The fundamental reality is there will be no peace atmosphere as long as the Maoists continue to hold arms, which remain the source of terror and intimation. It is for this reason, the displaced group of political workers, social activists, teachers and other local leaders have not returned homes, despite the declaration of the cease-fire. Activities of political parties have not extended beyond the district headquarters. A fair and healthy political competition between armed and unnamed groups is impossible anytime, anywhere. After the cease-fire, the Maoists have been free to build their organisation openly and mobilise people without giving up arms. This remains the irony of the whole situation. The proposed code of conduct may not allow the rebels to show arms in public places, but maintaining and enforcing the same is impossible given Nepal’s geographical condition, and highly dispersed settlements.
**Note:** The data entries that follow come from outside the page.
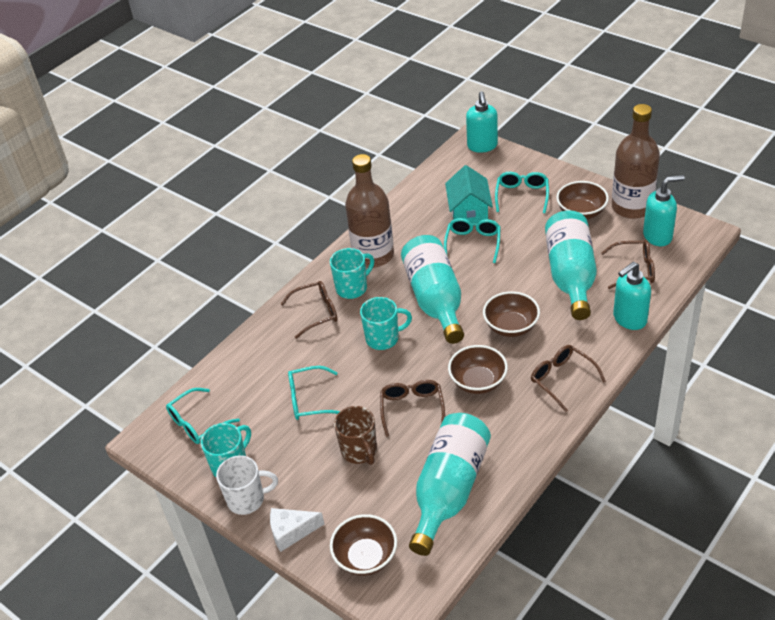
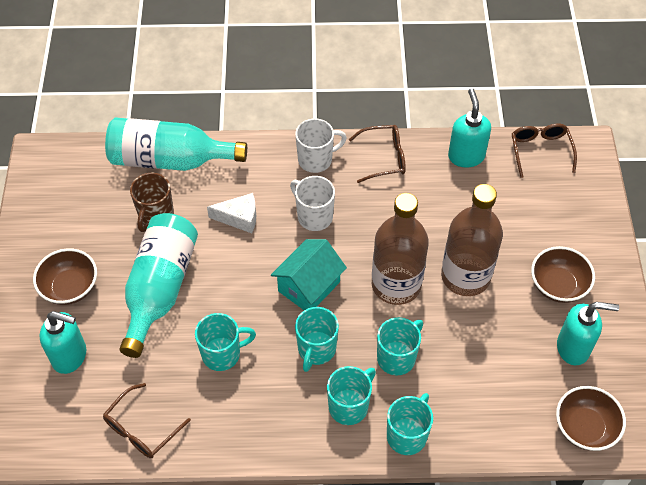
brown bowl: [330,514,397,576] [448,345,508,394] [483,291,540,337] [556,181,609,219] = 4 -> [33,248,97,305] [531,246,595,303] [556,386,626,451] = 3
brown glasses: [281,281,338,339] [380,380,445,437] [531,345,606,412] [601,240,655,289] = 4 -> [103,383,191,458] [349,125,406,183] [512,123,577,178] = 3
turquoise bottle: [401,235,464,344] [409,413,491,556] [545,210,597,320] = 3 -> [105,117,247,171] [119,213,198,358] = 2
turquoise glasses: [166,388,240,444] [288,366,340,420] [444,218,501,263] [495,172,549,213] = 4 -> none = 0
turquoise mug: [201,423,251,477] [330,248,374,299] [360,297,412,350] = 3 -> [195,313,256,371] [295,307,339,372] [327,366,376,425] [377,317,423,375] [387,393,433,455] = 5
white mug: [216,455,278,515] = 1 -> [290,176,335,231] [295,118,347,173] = 2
Another interesting casualty of the present political development has been the neglect of the Constitution which remains the fundamental law of the land even at present. As the constitutional status of the present government itself is questionable, few people would except it to be serious about constitutional provisions. As for the Maoists, the whole purpose of their movement is to destroy the present Constitution. For them, the legitimacy of their violent methods will be established only after the formal demise of the present Constitution. It is for this reason that they are insisting on a constituent assembly to formulate a new constitution, although the end product could be created even with suitable amendments to the present constitution. The formal abrogation of the Constitution will formalise their victory and legitimacy of the method used which eventually will reinforce their case to lead an interim government which goes naturally to the victorious party. They have also no use for the restoration of the House of Representatives demanded by Nepali Congress and some other parties, as the proposed round-table conference will work as the future legislative body. Under such circumstances., the political parties who have faith in the present Constitution should have been committed to making it work through scrupulous implementation of its fundamental provisions for which the existence of the House of Representatives is a pre-requisite. Any deviation from this will only open the door for further breaches which ultimately will render the Constitution irrelevant.